| WHAT THE TASK REQUIRES |
For each record below, retype the text exactly and omit any image.

| DATA UNDER STUDY |
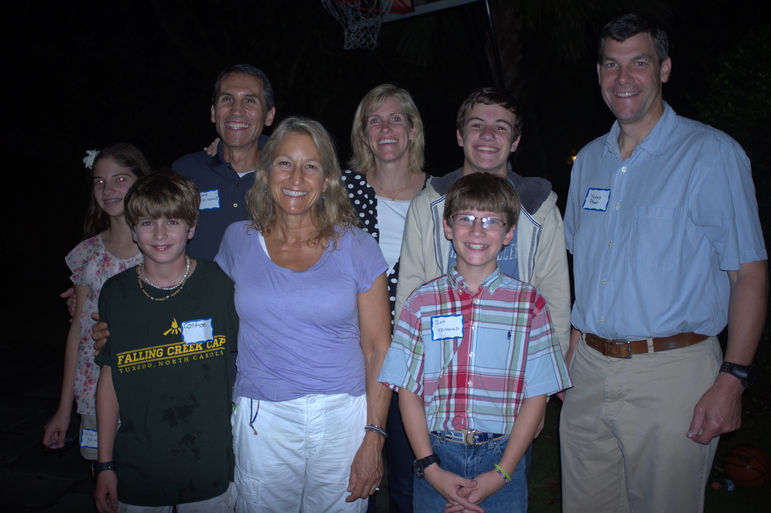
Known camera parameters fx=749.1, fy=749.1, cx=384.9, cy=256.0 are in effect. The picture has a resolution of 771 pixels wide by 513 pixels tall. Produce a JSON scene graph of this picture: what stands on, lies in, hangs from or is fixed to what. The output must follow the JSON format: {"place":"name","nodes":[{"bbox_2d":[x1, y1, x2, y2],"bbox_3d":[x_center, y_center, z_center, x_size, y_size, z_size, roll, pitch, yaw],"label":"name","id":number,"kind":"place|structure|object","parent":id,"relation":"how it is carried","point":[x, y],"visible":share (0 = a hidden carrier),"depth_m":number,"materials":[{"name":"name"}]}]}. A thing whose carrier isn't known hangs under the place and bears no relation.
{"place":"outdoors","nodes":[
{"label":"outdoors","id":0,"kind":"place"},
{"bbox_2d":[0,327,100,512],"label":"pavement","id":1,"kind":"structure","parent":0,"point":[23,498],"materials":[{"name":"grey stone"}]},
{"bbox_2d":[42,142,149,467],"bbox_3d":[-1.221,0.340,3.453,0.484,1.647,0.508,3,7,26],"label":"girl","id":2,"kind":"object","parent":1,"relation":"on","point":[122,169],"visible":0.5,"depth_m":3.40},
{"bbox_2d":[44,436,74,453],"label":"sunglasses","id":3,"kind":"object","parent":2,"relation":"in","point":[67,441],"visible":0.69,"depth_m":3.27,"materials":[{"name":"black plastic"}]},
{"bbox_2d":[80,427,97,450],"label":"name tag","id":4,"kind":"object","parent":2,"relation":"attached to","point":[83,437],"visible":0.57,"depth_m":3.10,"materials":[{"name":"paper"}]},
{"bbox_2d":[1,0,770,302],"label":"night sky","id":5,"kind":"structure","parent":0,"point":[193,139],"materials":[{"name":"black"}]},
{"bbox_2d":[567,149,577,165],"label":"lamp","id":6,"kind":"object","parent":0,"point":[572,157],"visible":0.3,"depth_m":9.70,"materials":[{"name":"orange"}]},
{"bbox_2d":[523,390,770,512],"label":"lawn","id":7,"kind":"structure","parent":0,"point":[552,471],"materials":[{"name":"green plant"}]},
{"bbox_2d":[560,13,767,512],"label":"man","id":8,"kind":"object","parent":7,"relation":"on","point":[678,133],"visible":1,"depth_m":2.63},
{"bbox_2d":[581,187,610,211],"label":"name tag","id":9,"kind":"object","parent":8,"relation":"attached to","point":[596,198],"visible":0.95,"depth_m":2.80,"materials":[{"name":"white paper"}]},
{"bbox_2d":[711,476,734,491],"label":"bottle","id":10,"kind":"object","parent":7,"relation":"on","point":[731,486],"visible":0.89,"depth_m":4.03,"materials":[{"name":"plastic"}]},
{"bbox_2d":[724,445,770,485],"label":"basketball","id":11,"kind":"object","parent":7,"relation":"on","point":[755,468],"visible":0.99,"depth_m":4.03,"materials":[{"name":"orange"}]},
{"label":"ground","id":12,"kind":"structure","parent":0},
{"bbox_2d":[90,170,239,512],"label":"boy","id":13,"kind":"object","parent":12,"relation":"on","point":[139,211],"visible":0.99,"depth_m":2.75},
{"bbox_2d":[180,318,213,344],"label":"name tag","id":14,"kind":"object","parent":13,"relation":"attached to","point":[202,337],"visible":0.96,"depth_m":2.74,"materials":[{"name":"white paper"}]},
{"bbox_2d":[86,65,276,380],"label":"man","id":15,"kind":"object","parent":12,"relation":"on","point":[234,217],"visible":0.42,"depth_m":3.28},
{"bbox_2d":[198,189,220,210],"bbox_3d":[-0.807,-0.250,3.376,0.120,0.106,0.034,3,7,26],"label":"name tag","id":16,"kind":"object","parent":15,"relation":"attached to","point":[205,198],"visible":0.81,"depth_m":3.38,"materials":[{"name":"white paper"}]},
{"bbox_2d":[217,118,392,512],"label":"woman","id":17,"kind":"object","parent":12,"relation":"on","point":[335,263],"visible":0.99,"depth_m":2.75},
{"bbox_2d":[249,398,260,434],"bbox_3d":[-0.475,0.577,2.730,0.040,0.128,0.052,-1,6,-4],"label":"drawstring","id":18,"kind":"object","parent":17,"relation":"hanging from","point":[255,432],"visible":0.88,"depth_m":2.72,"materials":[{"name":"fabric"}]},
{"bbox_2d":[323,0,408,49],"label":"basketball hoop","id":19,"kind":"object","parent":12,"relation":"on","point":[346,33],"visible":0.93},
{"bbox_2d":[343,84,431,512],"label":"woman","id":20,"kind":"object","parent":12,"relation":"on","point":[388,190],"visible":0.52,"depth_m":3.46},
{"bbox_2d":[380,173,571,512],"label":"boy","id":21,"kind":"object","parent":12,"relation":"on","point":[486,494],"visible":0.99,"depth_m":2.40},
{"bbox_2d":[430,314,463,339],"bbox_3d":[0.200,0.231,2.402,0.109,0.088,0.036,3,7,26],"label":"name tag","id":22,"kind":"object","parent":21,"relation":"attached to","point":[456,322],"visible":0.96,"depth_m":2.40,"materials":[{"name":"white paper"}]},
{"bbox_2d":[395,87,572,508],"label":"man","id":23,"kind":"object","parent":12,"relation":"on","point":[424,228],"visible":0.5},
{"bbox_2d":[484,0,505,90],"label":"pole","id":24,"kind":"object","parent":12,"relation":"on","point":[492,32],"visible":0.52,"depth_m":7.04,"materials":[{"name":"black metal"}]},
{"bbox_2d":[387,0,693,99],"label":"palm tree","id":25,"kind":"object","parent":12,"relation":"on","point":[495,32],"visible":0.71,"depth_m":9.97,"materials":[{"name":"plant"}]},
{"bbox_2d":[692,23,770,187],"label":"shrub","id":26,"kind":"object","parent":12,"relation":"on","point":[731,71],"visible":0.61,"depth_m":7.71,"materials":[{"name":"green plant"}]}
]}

| TASK SOLUTION |
Known camera parameters fx=749.1, fy=749.1, cx=384.9, cy=256.0 are in effect. The picture has a resolution of 771 pixels wide by 513 pixels tall. Produce a JSON scene graph of this picture: what stands on, lies in, hangs from or is fixed to what. The output must follow the JSON format: {"place":"name","nodes":[{"bbox_2d":[x1, y1, x2, y2],"bbox_3d":[x_center, y_center, z_center, x_size, y_size, z_size, roll, pitch, yaw],"label":"name","id":number,"kind":"place|structure|object","parent":id,"relation":"how it is carried","point":[x, y],"visible":share (0 = a hidden carrier),"depth_m":number,"materials":[{"name":"name"}]}]}. A thing whose carrier isn't known hangs under the place and bears no relation.
{"place":"outdoors","nodes":[
{"label":"outdoors","id":0,"kind":"place"},
{"bbox_2d":[0,327,100,512],"label":"pavement","id":1,"kind":"structure","parent":0,"point":[23,498],"materials":[{"name":"grey stone"}]},
{"bbox_2d":[42,142,149,467],"bbox_3d":[-1.221,0.340,3.453,0.484,1.647,0.508,3,7,26],"label":"girl","id":2,"kind":"object","parent":1,"relation":"on","point":[122,169],"visible":0.5,"depth_m":3.40},
{"bbox_2d":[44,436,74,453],"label":"sunglasses","id":3,"kind":"object","parent":2,"relation":"in","point":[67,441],"visible":0.69,"depth_m":3.27,"materials":[{"name":"black plastic"}]},
{"bbox_2d":[80,427,97,450],"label":"name tag","id":4,"kind":"object","parent":2,"relation":"attached to","point":[83,437],"visible":0.57,"depth_m":3.10,"materials":[{"name":"paper"}]},
{"bbox_2d":[1,0,770,302],"label":"night sky","id":5,"kind":"structure","parent":0,"point":[193,139],"materials":[{"name":"black"}]},
{"bbox_2d":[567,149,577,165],"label":"lamp","id":6,"kind":"object","parent":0,"point":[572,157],"visible":0.3,"depth_m":9.70,"materials":[{"name":"orange"}]},
{"bbox_2d":[523,390,770,512],"label":"lawn","id":7,"kind":"structure","parent":0,"point":[552,471],"materials":[{"name":"green plant"}]},
{"bbox_2d":[560,13,767,512],"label":"man","id":8,"kind":"object","parent":7,"relation":"on","point":[678,133],"visible":1,"depth_m":2.63},
{"bbox_2d":[581,187,610,211],"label":"name tag","id":9,"kind":"object","parent":8,"relation":"attached to","point":[596,198],"visible":0.95,"depth_m":2.80,"materials":[{"name":"white paper"}]},
{"bbox_2d":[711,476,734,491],"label":"bottle","id":10,"kind":"object","parent":7,"relation":"on","point":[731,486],"visible":0.89,"depth_m":4.03,"materials":[{"name":"plastic"}]},
{"bbox_2d":[724,445,770,485],"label":"basketball","id":11,"kind":"object","parent":7,"relation":"on","point":[755,468],"visible":0.99,"depth_m":4.03,"materials":[{"name":"orange"}]},
{"label":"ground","id":12,"kind":"structure","parent":0},
{"bbox_2d":[90,170,239,512],"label":"boy","id":13,"kind":"object","parent":12,"relation":"on","point":[139,211],"visible":0.99,"depth_m":2.75},
{"bbox_2d":[180,318,213,344],"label":"name tag","id":14,"kind":"object","parent":13,"relation":"attached to","point":[202,337],"visible":0.96,"depth_m":2.74,"materials":[{"name":"white paper"}]},
{"bbox_2d":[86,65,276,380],"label":"man","id":15,"kind":"object","parent":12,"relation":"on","point":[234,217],"visible":0.42,"depth_m":3.28},
{"bbox_2d":[198,189,220,210],"bbox_3d":[-0.807,-0.250,3.376,0.120,0.106,0.034,3,7,26],"label":"name tag","id":16,"kind":"object","parent":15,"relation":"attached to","point":[205,198],"visible":0.81,"depth_m":3.38,"materials":[{"name":"white paper"}]},
{"bbox_2d":[217,118,392,512],"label":"woman","id":17,"kind":"object","parent":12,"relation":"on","point":[335,263],"visible":0.99,"depth_m":2.75},
{"bbox_2d":[249,398,260,434],"bbox_3d":[-0.475,0.577,2.730,0.040,0.128,0.052,-1,6,-4],"label":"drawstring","id":18,"kind":"object","parent":17,"relation":"hanging from","point":[255,432],"visible":0.88,"depth_m":2.72,"materials":[{"name":"fabric"}]},
{"bbox_2d":[323,0,408,49],"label":"basketball hoop","id":19,"kind":"object","parent":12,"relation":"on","point":[346,33],"visible":0.93},
{"bbox_2d":[343,84,431,512],"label":"woman","id":20,"kind":"object","parent":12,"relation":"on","point":[388,190],"visible":0.52,"depth_m":3.46},
{"bbox_2d":[380,173,571,512],"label":"boy","id":21,"kind":"object","parent":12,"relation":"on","point":[486,494],"visible":0.99,"depth_m":2.40},
{"bbox_2d":[430,314,463,339],"bbox_3d":[0.200,0.231,2.402,0.109,0.088,0.036,3,7,26],"label":"name tag","id":22,"kind":"object","parent":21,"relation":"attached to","point":[456,322],"visible":0.96,"depth_m":2.40,"materials":[{"name":"white paper"}]},
{"bbox_2d":[395,87,572,508],"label":"man","id":23,"kind":"object","parent":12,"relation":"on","point":[424,228],"visible":0.5},
{"bbox_2d":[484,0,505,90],"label":"pole","id":24,"kind":"object","parent":12,"relation":"on","point":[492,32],"visible":0.52,"depth_m":7.04,"materials":[{"name":"black metal"}]},
{"bbox_2d":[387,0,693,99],"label":"palm tree","id":25,"kind":"object","parent":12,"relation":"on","point":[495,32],"visible":0.71,"depth_m":9.97,"materials":[{"name":"plant"}]},
{"bbox_2d":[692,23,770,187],"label":"shrub","id":26,"kind":"object","parent":12,"relation":"on","point":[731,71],"visible":0.61,"depth_m":7.71,"materials":[{"name":"green plant"}]}
]}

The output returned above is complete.